Bill Miller at dieFirma
October 20, 2022 – January 21, 2023
New York
In Pittsburgh, the artist Bill Miller has skinned many a floor. He’s after the linoleum that characterized the era of his youth, the surfaces of which are marked by the sheen of age and use. Back in his studio he cuts it up and glues it down into collages of remarkable complexity that alternate between portraiture, landscape, still-life, and genre scenes. Each piece pulsates.
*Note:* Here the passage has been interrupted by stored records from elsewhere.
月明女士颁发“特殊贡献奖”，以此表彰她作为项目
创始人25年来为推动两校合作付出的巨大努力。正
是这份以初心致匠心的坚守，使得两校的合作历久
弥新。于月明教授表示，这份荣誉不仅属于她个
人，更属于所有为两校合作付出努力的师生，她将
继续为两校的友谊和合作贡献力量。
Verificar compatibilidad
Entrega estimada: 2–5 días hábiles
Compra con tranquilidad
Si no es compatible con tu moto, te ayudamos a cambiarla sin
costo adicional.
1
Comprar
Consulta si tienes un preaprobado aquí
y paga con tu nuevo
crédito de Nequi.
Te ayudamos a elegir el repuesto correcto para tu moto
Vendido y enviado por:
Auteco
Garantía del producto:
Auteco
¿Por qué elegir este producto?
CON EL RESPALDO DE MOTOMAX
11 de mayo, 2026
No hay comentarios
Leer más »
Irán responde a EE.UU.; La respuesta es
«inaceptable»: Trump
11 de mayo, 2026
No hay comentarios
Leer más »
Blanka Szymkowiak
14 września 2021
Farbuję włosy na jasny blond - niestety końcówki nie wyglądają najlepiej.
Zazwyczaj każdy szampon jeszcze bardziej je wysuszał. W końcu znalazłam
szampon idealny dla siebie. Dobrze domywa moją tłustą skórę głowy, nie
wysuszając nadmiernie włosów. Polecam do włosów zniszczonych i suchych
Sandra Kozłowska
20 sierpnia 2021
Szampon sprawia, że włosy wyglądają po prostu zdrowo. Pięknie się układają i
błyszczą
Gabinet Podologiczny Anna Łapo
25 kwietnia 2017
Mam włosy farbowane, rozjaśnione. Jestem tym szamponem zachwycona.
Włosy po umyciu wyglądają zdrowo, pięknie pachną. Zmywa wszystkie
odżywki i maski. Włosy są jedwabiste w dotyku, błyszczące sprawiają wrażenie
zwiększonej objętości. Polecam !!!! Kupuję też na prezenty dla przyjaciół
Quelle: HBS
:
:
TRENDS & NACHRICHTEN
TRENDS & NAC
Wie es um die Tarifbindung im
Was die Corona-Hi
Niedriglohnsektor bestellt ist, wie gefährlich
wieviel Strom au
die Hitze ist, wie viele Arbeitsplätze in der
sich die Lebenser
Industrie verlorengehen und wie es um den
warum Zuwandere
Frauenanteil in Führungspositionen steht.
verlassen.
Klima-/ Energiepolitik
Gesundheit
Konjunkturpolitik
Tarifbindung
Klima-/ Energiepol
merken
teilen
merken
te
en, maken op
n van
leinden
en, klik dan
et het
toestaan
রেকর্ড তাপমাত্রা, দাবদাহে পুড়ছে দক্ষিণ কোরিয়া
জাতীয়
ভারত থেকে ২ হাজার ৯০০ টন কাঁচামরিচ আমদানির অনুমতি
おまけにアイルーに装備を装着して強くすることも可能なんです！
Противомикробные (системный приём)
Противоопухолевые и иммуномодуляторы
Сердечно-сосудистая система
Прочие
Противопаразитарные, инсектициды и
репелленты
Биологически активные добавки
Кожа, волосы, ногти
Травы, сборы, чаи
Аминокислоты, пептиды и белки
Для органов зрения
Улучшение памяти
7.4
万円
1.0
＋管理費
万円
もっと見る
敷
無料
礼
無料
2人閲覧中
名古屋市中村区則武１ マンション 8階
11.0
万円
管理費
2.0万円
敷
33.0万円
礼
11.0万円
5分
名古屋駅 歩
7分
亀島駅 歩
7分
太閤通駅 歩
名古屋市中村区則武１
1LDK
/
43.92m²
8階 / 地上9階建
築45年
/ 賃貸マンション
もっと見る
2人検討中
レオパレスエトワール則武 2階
Standing before any given collage one senses the pathos of Miller’s process; one feels the tenderness that the artist has for his material and the intelligence and creativity that he’s used to transform it. That transformation is what imbues the work with its beat of energy, which extends and connects one collage to the next through decorative motifs that recur in varying capacities. A pattern that serves well as sky in one piece occurs in another as a pantleg. The viewer can reconstruct the artist’s choices, and that enables a particular nearness to the work. My sense is that Miller always has a clear vision or image-destination in mind, but that he must remake the map every time he sets out.
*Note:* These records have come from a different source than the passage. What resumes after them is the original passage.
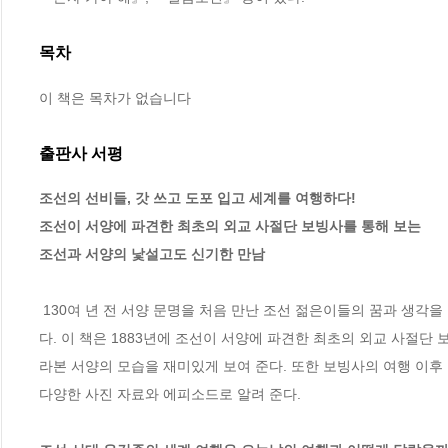
목차
이 책은 목차가 없습니다
출판사 서평
조선의 선비들, 갓 쓰고 도포 입고 세계를 여행하다!

조선이 서양에 파견한 최초의 외교 사절단 보빙사를 통해 보는     

조선과 서양의 낯설고도 신기한 만남
 130여 년 전 서양 문명을 처음 만난 조선 젊은이들의 꿈과 생각을 담은 지식 그림책 『조선 선비 유길준의 세계 여행』이 (주)비룡소에서 출간되었
다. 이 책은 1883년에 조선이 서양에 파견한 최초의 외교 사절단
라본 서양의 모습을 재미있게 보여 준다. 또한 보빙사의 여행 이후
다양한 사진 자료와 에피소드로 알려 준다.  
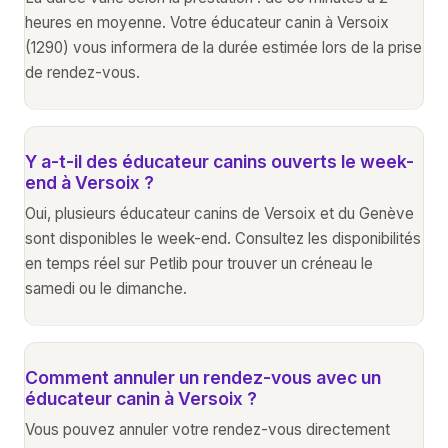
heures en moyenne. Votre éducateur canin à Versoix
(1290) vous informera de la durée estimée lors de la prise
de rendez-vous.
Y a-t-il des éducateur canins ouverts le week-
end à Versoix ?
Oui, plusieurs éducateur canins de Versoix et du Genève
sont disponibles le week-end. Consultez les disponibilités
en temps réel sur Petlib pour trouver un créneau le
samedi ou le dimanche.
Comment annuler un rendez-vous avec un
éducateur canin à Versoix ?
Vous pouvez annuler votre rendez-vous directement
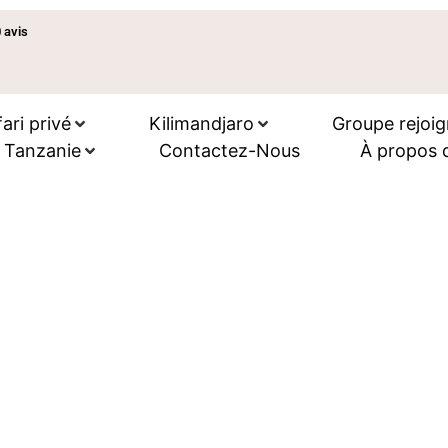
 avis
ari privé
Kilimandjaro
Groupe rejoig
n Tanzanie
Contactez-Nous
À propos 
l en Tanzanie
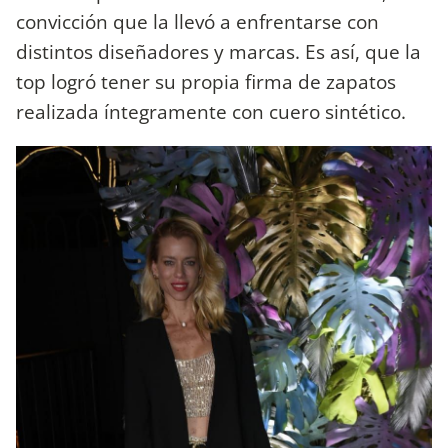
convicción que la llevó a enfrentarse con
distintos diseñadores y marcas. Es así, que la
top logró tener su propia firma de zapatos
realizada íntegramente con cuero sintético.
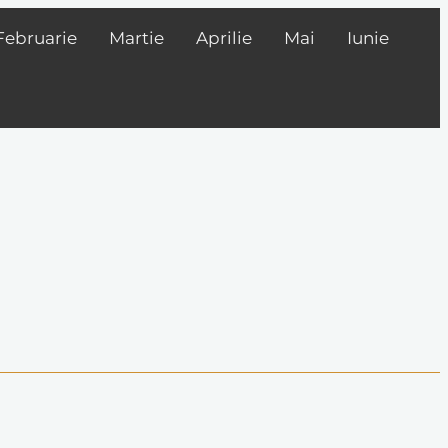
Februarie
Martie
Aprilie
Mai
Iunie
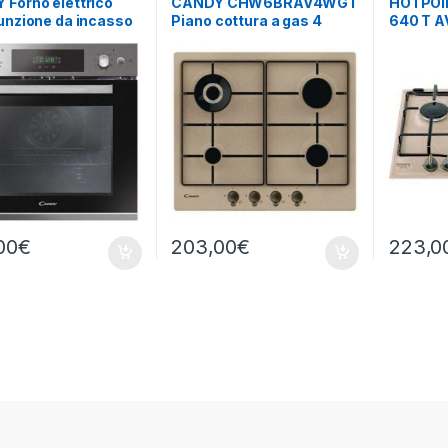
Forno elettrico
CANDY CHW6BRAV4WGT
HOTPOI
unzione da incasso
Piano cottura a gas 4
640 T A
15X/1/E
fuochi AVENA
cottura 
AVENA
00
€
203,00
€
223,0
The scale of Miller’s work—all of it was made this year—is astounding. There are collages the size of record sleeves at the gallery’s entrance, but the truly ambitious efforts are further back and are big enough to dwarf even the largest of the artist’s audience. The Birch Forest is about twenty feet long. It’s made of four conjoined collages of equal proportion, the effect of which is a total subsumption of the viewer. Because the perspective is more or less human height, the work begins to recreate what it represents. It seems less an image of a forest than a forest of linoleum.
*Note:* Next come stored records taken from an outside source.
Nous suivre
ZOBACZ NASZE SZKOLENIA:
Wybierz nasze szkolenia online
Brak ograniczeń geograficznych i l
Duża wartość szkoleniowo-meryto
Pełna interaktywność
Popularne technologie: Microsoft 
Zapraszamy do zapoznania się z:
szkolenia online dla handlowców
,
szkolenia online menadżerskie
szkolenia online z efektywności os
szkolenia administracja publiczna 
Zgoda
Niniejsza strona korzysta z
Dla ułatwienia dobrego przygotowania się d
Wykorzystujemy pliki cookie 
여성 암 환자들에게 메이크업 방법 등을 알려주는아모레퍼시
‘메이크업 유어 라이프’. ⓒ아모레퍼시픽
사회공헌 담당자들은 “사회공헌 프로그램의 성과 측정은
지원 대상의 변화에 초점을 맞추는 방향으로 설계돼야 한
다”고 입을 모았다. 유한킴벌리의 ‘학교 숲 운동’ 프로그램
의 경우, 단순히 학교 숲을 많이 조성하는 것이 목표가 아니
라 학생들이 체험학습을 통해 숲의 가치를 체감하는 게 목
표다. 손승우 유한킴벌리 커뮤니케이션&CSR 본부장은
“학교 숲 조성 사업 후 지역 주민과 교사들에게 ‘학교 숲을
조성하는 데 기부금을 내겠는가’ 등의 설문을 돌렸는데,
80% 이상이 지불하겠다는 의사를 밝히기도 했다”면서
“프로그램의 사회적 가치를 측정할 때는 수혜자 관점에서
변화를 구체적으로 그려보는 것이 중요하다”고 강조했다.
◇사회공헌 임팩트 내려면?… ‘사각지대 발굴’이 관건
When the subject matter turns to domestic interiors, the artist chooses scenes of low-simmering intimacy. A boy and a man play a video game; a man and a woman watch a television program. The quotidian nature of these images corresponds with the material from which they are made rather neatly. Childhood Dream shifts into a more hallucinatory register. A seated child with penetrating eyes that look directly forward is positioned beside a large potted plant—normal enough. Behind her the wall fails as divider between interior and exterior, and in the confusion a factory appears to have come inside. White smoke disgorges from its stacks, and as it moves across the composition the smoke becomes blue clouds afloat in a distant sky.
The distance one’s eye travels as it moves across Miller’s surfaces far exceeds the actual limits of the physical objects. Part of this is a function of time. Certain zones of Miller’s collages don’t reveal themselves immediately. Another is the Brueghelian scope of his townscapes. Miller achieves a compression of depth so great that the volume of what his image may contain is overwhelming. More than once I found myself taking a step back.
When you are very near Miller’s collages the age of the linoleum is a felt presence, and it pushes the curious mind to wonder about its history. If it was the “fabric of America,” as the artist imagines it to have been, what does it mean for him to have rescued and reconfigured it? What happens to the material memories of one generation as they are recycled and renewed by the next? As the known thing becomes unknown, what is preserved?
These questions played in my mind as I traced hairline cracks from blemish to blemish in the linoleum and admired the accumulation of so many very small and particular shapes accruing into behemoth pictures. It is exciting to see an artist use material so masterfully, and even more so when that mastery is the evident gain of a persistent and dogged pursuit. The artist has unquestionably made the material his own, so much so that whenever I encounter linoleum, I’ll think of Bill Miller.